Si personne ne connaît avec certitude l'ampleur des pertes des deux côtés, il est indéniable que les forces russes n'ont pas réussi à percer à cet endroit, bien qu'elles aient essayé à plusieurs reprises. "Je suis certain à 100 % que ma brigade ne laissera pas les Russes arriver à Kiev, parce que nous sommes sur notre terre. La plupart des soldats de cette position viennent de la région. Certains ont vu leurs maisons détruites par les Russes, ce qui fait que nous sommes très motivés".
Un peu plus loin, un homme descend de sa berline blanche japonaise. "C'est une hybride", nous dit-il fièrement. Volontaire mobilisé depuis les premiers jours de la guerre pour soutenir l'armée, il est venu d'une localité proche s'assurer que les soldats n'avaient besoin de rien.
"J'ai commencé à creuser les tranchées, puis à dénicher tout ce dont les soldats avaient besoin. De la nourriture et tout le reste : du bois, des clous, des médicaments, des vêtements et bien sûr des repas chauds préparés au quartier général des volontaires."
Avant que "les Russes n'écrasent tout sous leurs bottes", il travaillait dans une entreprise du secteur du bois. Comme Pompier, il ne doute pas un instant de la victoire. "Je suis convaincu à 100 % que les Russes n'iront pas plus loin. Il leur faudrait mille tanks ! Tactiquement, ils sont en train de perdre, car nos défenses ont été considérablement renforcées, nous avons des tanks, de l'artillerie, des munitions, des armes".
Pour beaucoup d'observateurs, la fourniture en urgence, dès le mois de janvier, par les pays occidentaux de missiles anti-char portatifs à l'armée ukrainienne a sans doute changé la donne. Sur cette ligne de défense, on découvre sur le bas-côté des dizaines de caisses vides de ces missiles. Et, dans les bunkers en rondins de bois qui parsèment les tranchées, nous avons vu d'autres caisses contenant des missiles prêts à être utilisées.
"Ce que vous avez vu, ce sont des missiles anti-char, des Javelin, des Stugna, des NLAW et nous en avons beaucoup d'autres sur d'autres positions", affirme Pompier. Respectivement de fabrication américaine, ukrainienne et britannique, ils sont devenus les emblèmes de l'opiniâtre résistance ukrainienne à "l'opération spéciale" lancée par Vladimir Poutine.
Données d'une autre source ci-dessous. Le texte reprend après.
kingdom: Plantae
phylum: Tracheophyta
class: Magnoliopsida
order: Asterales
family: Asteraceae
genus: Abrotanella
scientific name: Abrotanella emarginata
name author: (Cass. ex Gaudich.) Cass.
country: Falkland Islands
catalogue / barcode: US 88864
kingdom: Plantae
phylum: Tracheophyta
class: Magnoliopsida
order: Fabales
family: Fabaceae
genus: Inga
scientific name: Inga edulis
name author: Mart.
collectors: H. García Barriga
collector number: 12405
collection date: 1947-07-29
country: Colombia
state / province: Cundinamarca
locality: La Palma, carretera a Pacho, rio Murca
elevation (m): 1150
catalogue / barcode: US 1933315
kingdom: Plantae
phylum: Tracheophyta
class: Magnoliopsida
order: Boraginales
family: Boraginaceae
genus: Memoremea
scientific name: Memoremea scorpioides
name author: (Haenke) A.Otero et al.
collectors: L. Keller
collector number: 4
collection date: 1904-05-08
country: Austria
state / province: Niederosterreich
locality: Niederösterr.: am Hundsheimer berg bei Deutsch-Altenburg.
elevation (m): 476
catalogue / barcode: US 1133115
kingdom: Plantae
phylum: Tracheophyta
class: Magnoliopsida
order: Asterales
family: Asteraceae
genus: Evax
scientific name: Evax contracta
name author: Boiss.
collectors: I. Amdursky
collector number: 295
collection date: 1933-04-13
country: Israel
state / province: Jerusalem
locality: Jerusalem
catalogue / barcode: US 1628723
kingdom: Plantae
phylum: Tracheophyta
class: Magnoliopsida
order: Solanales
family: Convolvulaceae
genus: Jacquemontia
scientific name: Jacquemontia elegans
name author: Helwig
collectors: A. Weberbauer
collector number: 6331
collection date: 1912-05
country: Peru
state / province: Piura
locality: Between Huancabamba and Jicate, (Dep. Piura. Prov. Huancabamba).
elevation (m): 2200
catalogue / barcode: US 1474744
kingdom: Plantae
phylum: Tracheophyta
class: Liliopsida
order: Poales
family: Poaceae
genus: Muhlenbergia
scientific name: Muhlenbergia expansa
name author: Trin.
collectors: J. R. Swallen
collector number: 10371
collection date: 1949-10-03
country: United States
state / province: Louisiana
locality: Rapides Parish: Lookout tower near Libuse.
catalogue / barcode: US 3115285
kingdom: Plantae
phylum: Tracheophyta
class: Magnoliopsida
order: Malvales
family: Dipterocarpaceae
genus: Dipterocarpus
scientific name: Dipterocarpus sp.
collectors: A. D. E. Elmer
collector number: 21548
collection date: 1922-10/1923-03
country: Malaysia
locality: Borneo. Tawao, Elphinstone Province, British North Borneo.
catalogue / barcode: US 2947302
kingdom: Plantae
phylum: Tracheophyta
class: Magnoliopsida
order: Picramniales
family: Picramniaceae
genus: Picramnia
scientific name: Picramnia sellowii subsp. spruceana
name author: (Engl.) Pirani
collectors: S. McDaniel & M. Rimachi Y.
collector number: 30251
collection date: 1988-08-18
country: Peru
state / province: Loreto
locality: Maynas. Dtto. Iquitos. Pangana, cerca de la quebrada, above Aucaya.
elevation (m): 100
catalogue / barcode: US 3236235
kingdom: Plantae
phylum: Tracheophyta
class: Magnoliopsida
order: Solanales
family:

Calme et taciturne, le jeune soldat ajoute cependant : "Nous sommes reconnaissants de recevoir de l'aide de l'étranger afin de combattre pour la liberté de l'Ukraine. Mais je pense que les sanctions, ce n'est pas ça qui va marcher. Les vraies sanctions, c'est notre artillerie et nos troupes".
Avoir résisté à la puissante et massive armée russe semble avoir forgé un moral d'acier aux soldats qui tiennent cette position depuis maintenant trois semaines. "Nous avons une meilleure tactique et nous avons des alliés qui nous fournissent des armes", ajoute le volontaire qui s'occupe du bien-être de soldats.
Sur le chemin du retour, Oleksander, notre guide, nous explique que l'état-major a fait le choix de ne pas installer une défense fixe pour défendre Kiev, qui pourrait être détruite par l'aviation russe, mais plutôt de construire une défense mobile capable de manœuvrer facilement.
Un choix audacieux qui, jusqu'à présent, permet à la capitale ukrainienne de résister tant bien que mal. L'ex-journaliste désormais vêtu de kaki conclut la conversation avec une citation attribuée à l'ancienne première ministre israélienne Golda Meir, née à Kiev en 1898 : "Nous entendons rester en vie et notre voisin veut notre mort. C'est une situation qui laisse peu de place au compromis".